Comment vivrons-nous demain ? A priori, pas très bien si l’on en croit le constat fait par Hashim Sarkis, commissaire de la 17e édition de la Biennale d’architecture de Venise qui a ouvert ses portes samedi 22 mai 2021. Cette vaste question, les différents pays participants ont tenté d’y répondre par un salmigondis de propositions purement digitales, à base de QR codes, de vidéos et d’interminables textes à décrypter. Même avec les outils du numérique, montrer l’architecture demeure une gageure…
Le bois éternel
Les Etats-Unis proposent sans doute la proposition la plus réussie avec un projet dédié aux charpentes en bois qui représentent aujourd’hui 90 % de la construction de maisons particulières dans le pays. Le duo d’architectes de Chicago Paul Andersen et Paul Preissner exposent les qualités de cette technique simple à mettre en œuvre, abordable et très flexible dans une série de maquettes. Erigée devant le pavillon, une immense structure en pin propose de l’escalader pour admirer le point de vue unique sur Venise et ses Giardini.
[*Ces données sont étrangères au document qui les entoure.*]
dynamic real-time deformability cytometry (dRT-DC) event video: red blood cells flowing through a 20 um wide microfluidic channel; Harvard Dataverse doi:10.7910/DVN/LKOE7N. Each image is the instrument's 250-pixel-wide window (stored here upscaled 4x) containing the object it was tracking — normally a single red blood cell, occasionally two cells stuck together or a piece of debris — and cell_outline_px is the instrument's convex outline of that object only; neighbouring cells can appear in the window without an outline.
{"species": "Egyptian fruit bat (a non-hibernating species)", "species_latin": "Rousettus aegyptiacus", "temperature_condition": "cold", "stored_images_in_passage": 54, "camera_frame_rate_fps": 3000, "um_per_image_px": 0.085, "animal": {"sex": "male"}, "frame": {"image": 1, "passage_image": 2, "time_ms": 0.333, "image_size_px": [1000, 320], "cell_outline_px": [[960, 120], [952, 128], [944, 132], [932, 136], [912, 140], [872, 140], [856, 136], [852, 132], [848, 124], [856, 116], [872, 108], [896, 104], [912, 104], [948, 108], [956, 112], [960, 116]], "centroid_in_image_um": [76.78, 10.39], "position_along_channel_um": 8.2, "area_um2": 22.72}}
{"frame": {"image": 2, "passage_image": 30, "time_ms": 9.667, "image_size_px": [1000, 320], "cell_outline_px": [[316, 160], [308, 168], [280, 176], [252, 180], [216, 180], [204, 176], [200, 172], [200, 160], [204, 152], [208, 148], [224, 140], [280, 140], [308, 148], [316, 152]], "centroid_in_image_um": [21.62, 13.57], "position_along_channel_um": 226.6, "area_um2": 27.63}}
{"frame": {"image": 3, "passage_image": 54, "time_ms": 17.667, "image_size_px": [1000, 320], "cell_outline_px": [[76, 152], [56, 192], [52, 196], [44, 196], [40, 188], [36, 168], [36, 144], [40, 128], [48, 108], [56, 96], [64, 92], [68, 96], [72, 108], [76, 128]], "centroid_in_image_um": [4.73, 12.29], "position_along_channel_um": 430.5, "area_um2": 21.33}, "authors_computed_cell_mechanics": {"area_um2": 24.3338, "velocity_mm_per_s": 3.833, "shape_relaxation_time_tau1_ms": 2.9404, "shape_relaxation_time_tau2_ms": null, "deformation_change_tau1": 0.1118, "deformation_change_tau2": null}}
Un peu plus loin, vers la Corderie où se déroule l’exposition principale, c’est l’ancien commissaire Alejandro Aravena qui a été invité à installer une immense structure en bois, œuvre sculpturale composée d’immenses troncs élancés que le public est invité à s’approprier.
Des cabanes finlandaises à travers le monde
C’est aussi une histoire de bois qui a guidé le pavillon japonais, où est exposée une maison des années 50 démantelée dont Jo Nagasaka, le commissaire, propose de réutiliser les éléments pour un nouvel usage et transformer ses anciennes cloisons en étagères, tables… Une façon d’interroger sur le réemploi des matériaux à l’heure de la raréfaction des ressources.
Dans le même esprit, le petit pavillon finlandais dessiné par Alvar Aalto se plonge dans la typologie de la petite maison en bois avec une exposition dédiée aux maisons en kit Puutalo. Imaginées en 1940 pour les réfugiés de la Seconde Guerre mondiale, ces habitations ont ensuite été exportées dans plus de 30 pays, d’Israel à la Colombie, où certaines sont encore debout et habitées comme le montre une série de photos passionnantes sur la façon dont leurs occupants les ont personnalisées au fil des décennies… Autant d’exemples qui démontrent une fois encore que les matériaux naturels sont les mieux armés pour affronter un avenir incertain…
La biennale de Venise 2021 célèbre le vivre-ensemble
Grande question posée par la Biennale de Venise 2021, le vivre-ensemble a animé Christophe Hutin, en charge du pavillon français où il met en avant le rôle des « communautés à l’œuvre » ou l’italien qui présente, lui, une série de communautés résilientes.
De manière moins littérale, le pavillon dominicain s’offre un pas de côté en investissant une église anglicane dont les murs ont été recouverts de panneaux en feuilles de tabac dont le collage sur des plaques de verre constitue une allégorie éclairée du vivre-ensemble. C’est surtout un hommage d’une grande beauté à l’ancienne technique des vitraux typiquement vénitienne qu’elle donne à voir au visiteur.
Aventure humaine par excellence, l’architecture se fait politique dans le pavillon suisse avec le périple le long de la frontière des architectes Mounir Ayoub et Vanessa Lacaille. Les habitants rencontrés leur ont livré leur vision de ces démarcations, des récits qu’ils ont traduit sous forme d’une maquette à l’esprit low-tech.
Au final, le pavillon qui répond directement le plus directement à la question du commissaire, est celui du Rotyaume-Uni. Il se focalise sur l’avenir des espaces publics privatisés en examinant le cas du pub, de la rue, les « common lands » ou les jardins fermés, avec son « jardin des plaisirs privatisés », dérivé sarcastique des « Jardins des délices » de Hieronymus Bosch, un voyage en immersion dans ce que ne doit pas devenir l’espace public…
> Biennale de Venise 2021. Jusqu’au 21 novembre 2021.